In a new mouse study, University of California, Davis, researchers have found that a defective gene is responsible for brain changes that lead to the disrupted social behavior that accompanies autism.
Investigators believe the discovery could lead to the development of medications to treat the condition.
Prior research had determined that the gene is defective in children with autism, but its effect on neurons in the brain was not known.
The new studies in mice show that abnormal action of just this one gene disrupted energy use in neurons. The harmful changes were coupled with antisocial and prolonged repetitive behavior — traits found in autism.
The research is published in the scientific journal PLoS ONE.
“A number of genes and environmental factors have been shown to be involved in autism, but this study points to a mechanism — how one gene defect may trigger this type of neurological behavior,” said study senior author Cecilia Giulivi, Ph.D.
“Once you understand the mechanism, that opens the way for developing drugs to treat the condition,” she said.
The defective gene appears to disrupt neurons’ use of energy, Giulivi said, the critical process that relies on the cell’s molecular energy factories called mitochondria.
In the research, a gene called pten was modififed in the mice so that neurons lacked the normal amount of pten’s protein. The scientists detected malfunctioning mitochondria in the mice as early as 4 to 6 weeks after birth.
By 20 to 29 weeks, DNA damage in the mitochondria and disruption of their function had increased dramatically.

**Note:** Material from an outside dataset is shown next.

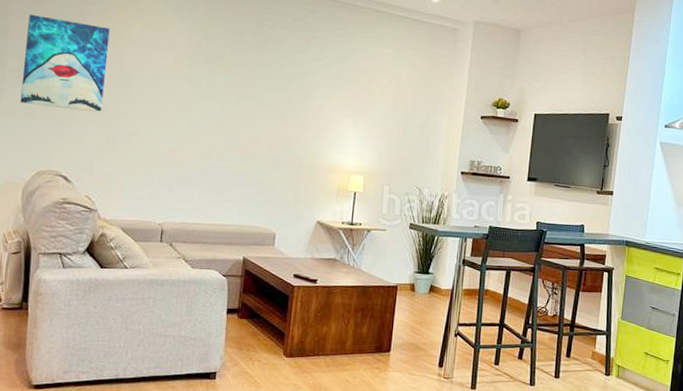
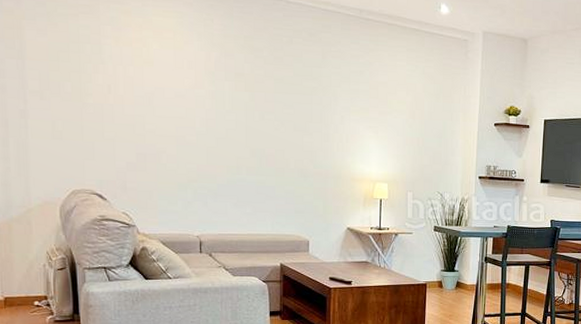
wall art: present [20,14,110,113] -> none [44,35,129,132]

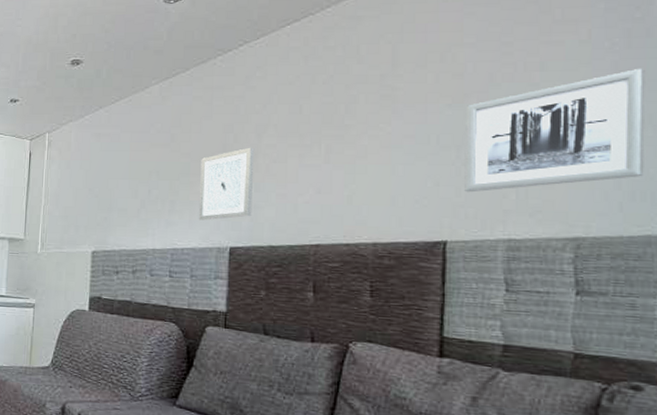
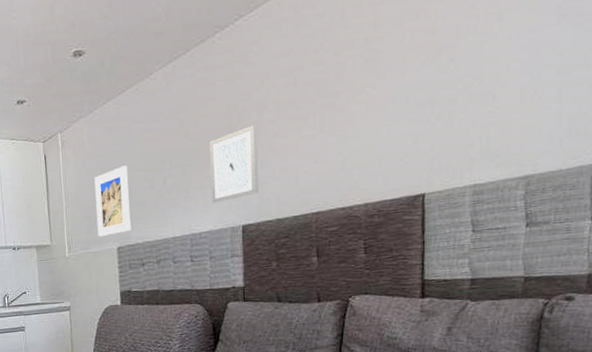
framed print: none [73,171,113,238] -> present [94,165,131,237]
wall art: present [464,68,646,193] -> none [438,10,582,146]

At this time, the mice began to avoid contact with their litter mates and engage in repetitive grooming behavior. Mice without the single gene change exhibited neither the mitochondria malfunctions nor the behavioral problems.

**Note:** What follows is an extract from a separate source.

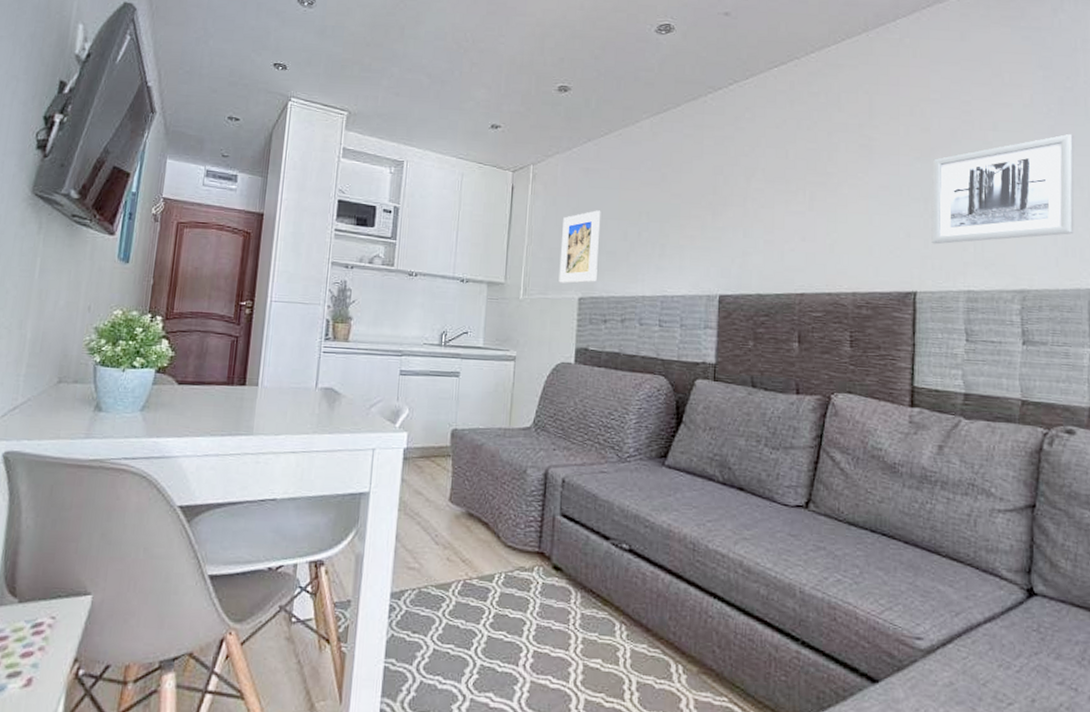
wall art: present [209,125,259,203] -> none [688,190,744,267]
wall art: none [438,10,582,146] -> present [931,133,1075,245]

The antisocial behavior was most pronounced in the mice at an age comparable in humans to the early teenage years – a period in which schizophrenia and other behavioral disorders become most apparent, Giulivi said.
The research showed that, when defective, pten’s protein interacts with the protein of a second gene known as p53 to dampen energy production in neurons.
The interaction causes severe stress that leads to a spike in harmful mitochondrial DNA changes and abnormal levels of energy production in the cerebellum and hippocampus — brain regions critical for social behavior and cognition.
Investigators report that pten mutations previously have been linked to Alzheimer’s disease as well as a spectrum of autism disorders.
The new research shows that when pten protein was insufficient, its interaction with p53 triggered deficiencies and defects in other proteins that also have been found in patients with learning disabilities including autism.